Levanon claims that competitors — including traditional battery companies and ECR – Electrochemical Research Ltd., another Israeli group, have made smaller rechargeable batteries but they are still stuck inside inflexible metal casings.
Power Paper’s batteries are not yet rechargeable, but with 1.5 volts and a capacity of almost 20mAh (milliamps per hour) per square inch, they are similar to coin-sized conventional batteries used in watches and calculators. They can also be designed to take up more area and produce more power. Still, it is currently not suitable to power-hungry applications like cellular phones.
Later this year, the batteries will already be invisibly on the market inside novelty items such as electronic greeting cards and mousepads, which are being produced at the company’s Hong Kong subsidiary.
But Levanon gets much more excited talking about potential applications for smart cards, smart tags and health-care devices.
Together with KSW Microtec, a German microelectronics company, Power Paper has developed precision heat-sensitive tags. These could be used to monitor the temperature on blood bags when they are transferred to hospitals, saving shipments that often are trashed due to temperature fluctuations.

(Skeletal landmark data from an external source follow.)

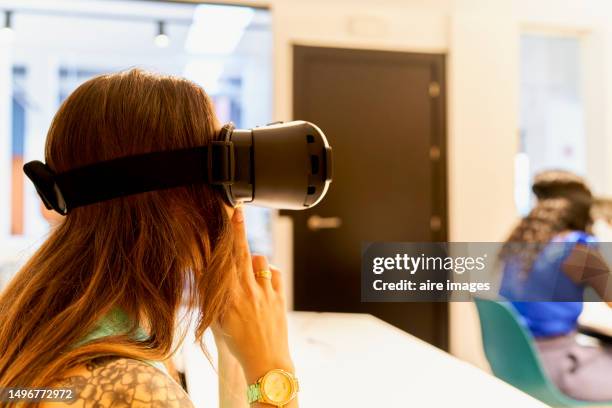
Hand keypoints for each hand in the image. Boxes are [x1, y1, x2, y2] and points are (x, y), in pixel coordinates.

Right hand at [214, 207, 293, 383]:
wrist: (266, 361)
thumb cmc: (239, 344)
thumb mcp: (219, 321)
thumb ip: (213, 296)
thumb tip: (205, 274)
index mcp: (229, 297)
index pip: (225, 260)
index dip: (225, 239)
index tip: (225, 220)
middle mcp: (248, 291)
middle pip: (243, 252)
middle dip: (239, 230)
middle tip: (238, 211)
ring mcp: (266, 293)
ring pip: (260, 261)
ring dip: (254, 260)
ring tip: (249, 273)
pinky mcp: (280, 297)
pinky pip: (274, 273)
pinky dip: (268, 272)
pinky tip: (263, 280)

Credit cards equipped with a thin-screen that could display account information are also a potential application.
Levanon also hopes to see over-the-counter health-care applications on the shelves by 2003, though drug-delivery applications involving other types of medicines will require FDA approval and will take longer. In the future, tiny MEMS syringe systems could inject drugs at specific dosages.
For all applications, the key to commercial success is the printing production process, which allows the batteries to be produced for just a few cents apiece, depending on the design.
Small tech experts agree that power is a barrier to shrinking devices. According to Stephen Casalnuovo, technical staff member at Sandia National Laboratories in Albuquerque, N.M., power remains one of the “outstanding problems” in building microsystems.
“You can build MEMS, microdevices, microsensors and integrated circuits the size of a fingernail, but when it comes down to how are you going to power them, the battery becomes the largest component of the system and it wears down first,” he says.
The problem can be demonstrated, he says, by looking at the MEMS device inside airbag sensors — powered by a fat car battery.
Although some researchers are trying to integrate batteries into silicon wafers and MEMS, Casalnuovo points out that smaller batteries also means smaller capacity. These techniques are “limited by a chemistry”, he explains, which is why researchers are also working on energy harvesting techniques such as solar cells.
Professor Kenneth Snowdown, director of the Centre for Nanoscale Science and Technology at the University of Newcastle upon Tyne, a leading UK research institute, says power is “an annoyance” to researchers. “The ultimate challenge for nanotechnology is to try and harness the environment and to hijack or steal power in much the same way as miniature components do in living systems in the human body,” he says.
Levanon argues that thin batteries can help solve the problem by being more easily integrated into the shape of a MEMS product — even if not down to the size of a microdevice.